Ma il Conte disse di nuovo che desiderava di attendere ivi in un canto. Perpetua lo fece sedere al posto d'onore della cucina nel banco sotto la cappa del camino; dicendo: «Vossignoria starà come potrà: veramente avrebbe fatto meglio d'entrare coi signori, che quello è il suo posto: basta, com'ella vuole: mi scusi se non posso fare il mio dovere a tenerle compagnia, perché oggi ho tante faccende: ella vede». Il Conte sedette, ringraziò, e cavato un tozzo di pane che aveva portato con sè, si diede a mangiare.

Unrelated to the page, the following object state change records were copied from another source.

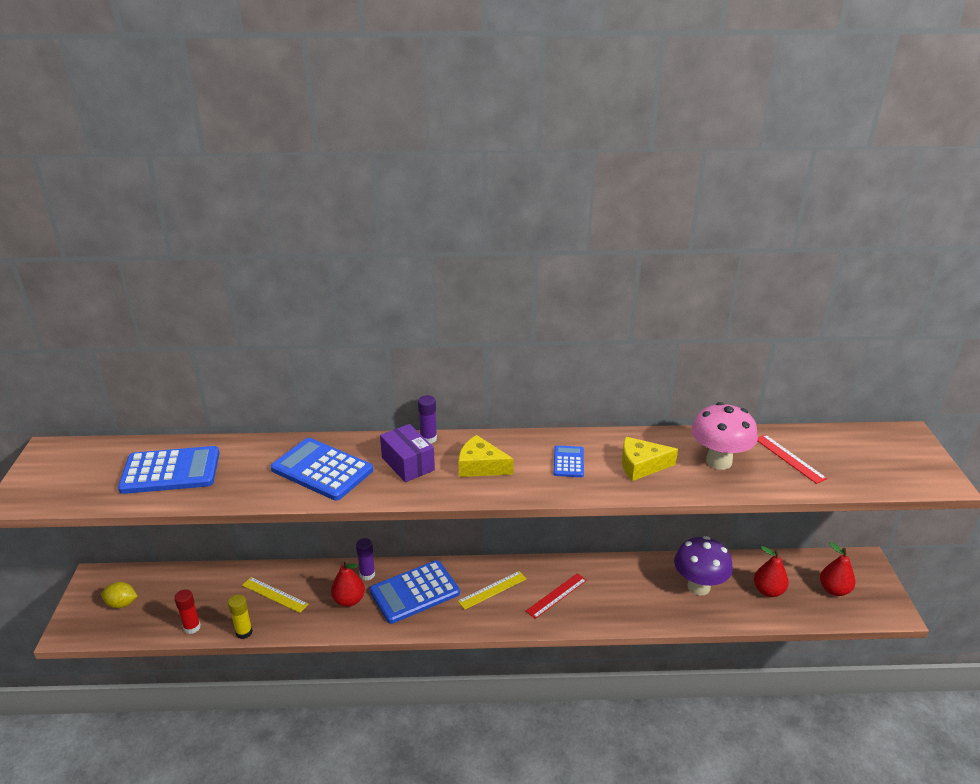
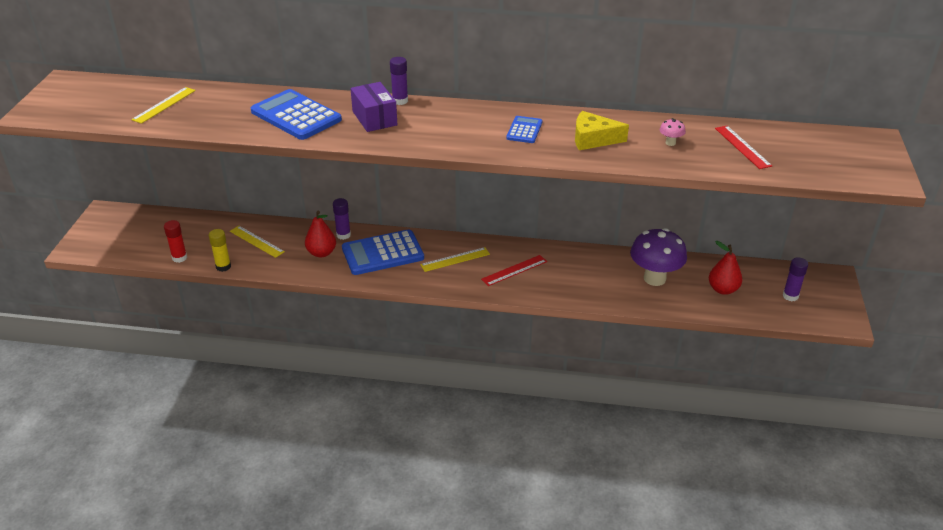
camera: 10 degrees right, 5 degrees up
(122, 604) = (123, 233): yellow lemon -> none
(170, 471) = (164, 105): blue calculator -> yellow ruler
(480, 466) = (440, 126): yellow cheese -> none
(719, 461) = (670, 143): pink mushroom -> pink mushroom, size x0.41
(834, 590) = (790, 296): red pear -> purple glue stick

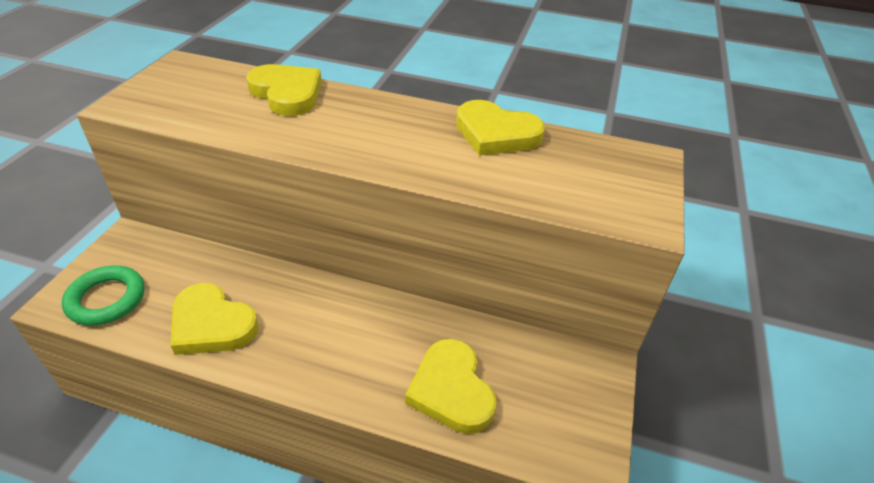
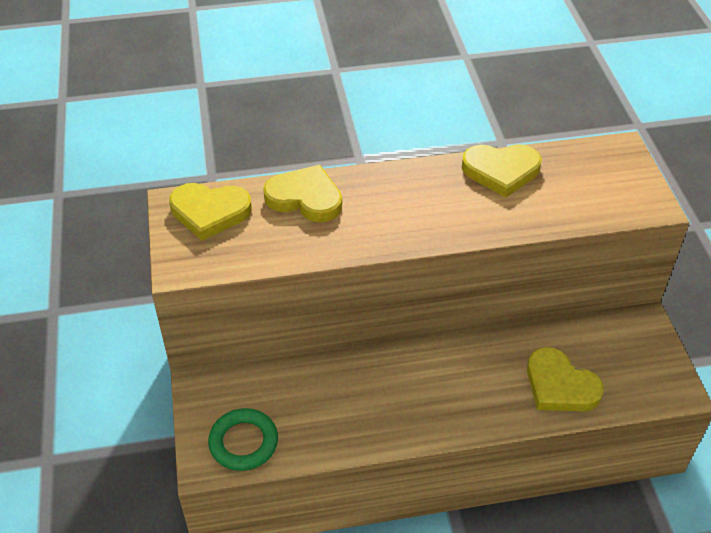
camera: 25 degrees left, 5 degrees up
(211, 324) = (348, 421): yellow heart -> yellow heart (210, 212)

Quando Perpetua vide questo, non lo volle patire. «Come?, un signore suo pari! non sarà mai detto ch'ella faccia questo torto alla mia cucina. Ecco, si serva: mangi di questo: e lasci fare a me per mandare in tavola il piatto, senza un segno: non faccia complimenti: che serve?» E come il Conte rifiutava, Perpetua gli si avvicinò all'orecchio, e gli disse a bassa voce: «Via, Signor Conte; che scrupoli son questi? so quello che posso fare: la padrona sono io qui». Ma tutto fu inutile. Il Conte ringraziò di nuovo, e continuò a rodere ostinatamente il suo pane.
Quando poi da quello che accadeva in cucina, s'avvide che erano cessati i cibi e levate le mense, fece chiedere udienza a Federigo, dal quale fu tosto fatto introdurre.
«Monsignore», diss'egli, quando gli fu in presenza, «questo è un giorno di festa singolare per questo paese e per voi, ma in questa allegrezza comune, io, io ho una parte ben diversa da tutti gli altri; il gaudio puro e sgombro della liberazione d'una innocente non è per colui che l'aveva vilmente oppressa, angariata.